This Saturday is ‘World Press Freedom Day’. This day was first observed in 1994 and now every year on 3 May we remember that journalists around the world are persecuted, imprisoned, tortured and killed by dictators who do not want freedom of the press because they do not want democracy in their countries. According to information from ‘Reporters Without Borders’, more than 77 journalists died a violent death in 2013 alone.
What has this got to do with MANN+HUMMEL? That’s simple: we too consider freedom of the press and freedom of speech to be vital, indeed indispensable. Moreover, our company is often the subject of media reports.
Whether it is the economic press, local and regional newspapers or specialist media, journalists regularly contact us by telephone to find out information or look for interviewees. It is in this situation that the same questions about how to deal with the press ‘correctly’ crop up time and time again. Do I have to speak to the media? What happens to the information that I give to journalists? Will I be told in advance when and where the article is going to be published? Can I have any control over what is published? How can I make sure that my information won’t be reported ambiguously or incorrectly?

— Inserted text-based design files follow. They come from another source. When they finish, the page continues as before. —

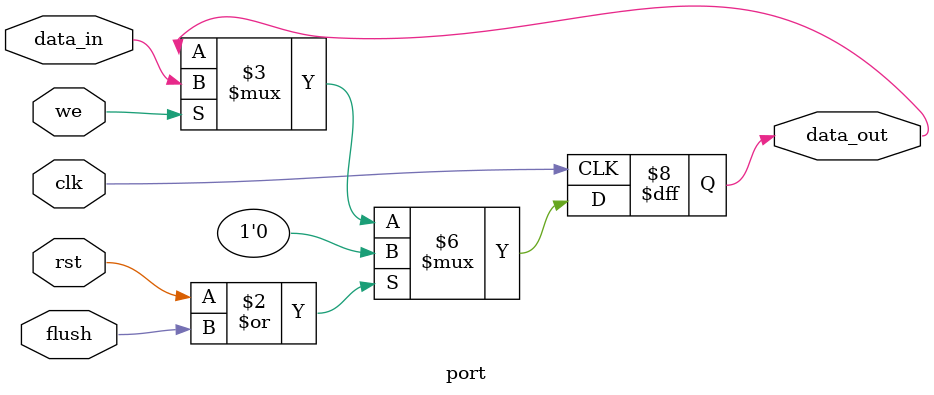
<source format=sv>
`include "config.svh"
`include "common.svh"

module port #(
        parameter WIDTH = 1
    )(
        input logic clk,
        input logic rst,
        
        input logic[WIDTH - 1:0] data_in,
        input logic we,
        input logic flush,
        
        output logic[WIDTH - 1:0] data_out
    );

    always_ff @(posedge clk) begin
        if(rst | flush) begin
            data_out <= 'b0;
        end
        else if(we) begin
            data_out <= data_in;
        end
    end
endmodule
</source>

In the press office, we have a few ground rules to help us ensure that our dealings with journalists are professional, efficient and fair for both parties.
Ground rule no 1
Our company is not obliged to provide the media with information nor is it accountable to the media. However, it is in our own interests to maintain ongoing, transparent and reliable press and public relations. When we do divulge information to outside parties, we do so to the best of our knowledge and belief (as is also stipulated in our company code of conduct). Due care always comes before speed. We do not allow ourselves to be put under undue pressure – not even from an imminent editorial deadline.
Ground rule no 2
When we speak to journalists we know that in cases of doubt our counterpart is not a specialist like our experts in the individual divisions. Economic journalists are interested in numbers and business strategies, specialist media are more likely to want to talk about technology, products and processes, whereas the local press will be looking for information about the location. That’s why we make sure that the information we provide is specific and tailored to the target group.
Ground rule no 3
It is important to manage expectations, so we will clarify with a journalist in advance what the conditions of us speaking to them are and how they may use our information. Does the journalist need an official statement or are they just looking for general information about the business? We make it very clear when we do not want to be quoted word for word, and in cases where we do, we stipulate that this must be the case and that we want verbatim quotations to be submitted to us prior to publication so that we can authorise them. This is usually only the case for question and answer interviews, where we want to come across as friendly, open and honest but avoid appearing naive or too chatty.
Ground rule no 4
We are realistic. Even if we show a journalist around the laboratory for hours, they are still not going to be able to put all of the information in their article (or radio, TV or online piece) and nor will they want to. We are not annoyed or offended if two short statements are all that are used from an interview lasting several hours. Journalism is built on choice and reduction. As journalists generally work professionally and are well practised in the art of omission, the end result is usually good.
Ground rule no 5
Keep your cool if the next day something does appear in the newspaper,or is broadcast, which is not as agreed or expected. Naturally, we cannot completely rule out the risk of an abridged (and possibly distorted) statement being published. But you can be comforted by the fact that a great deal of information is broadcast and it will be yesterday’s news before you know it.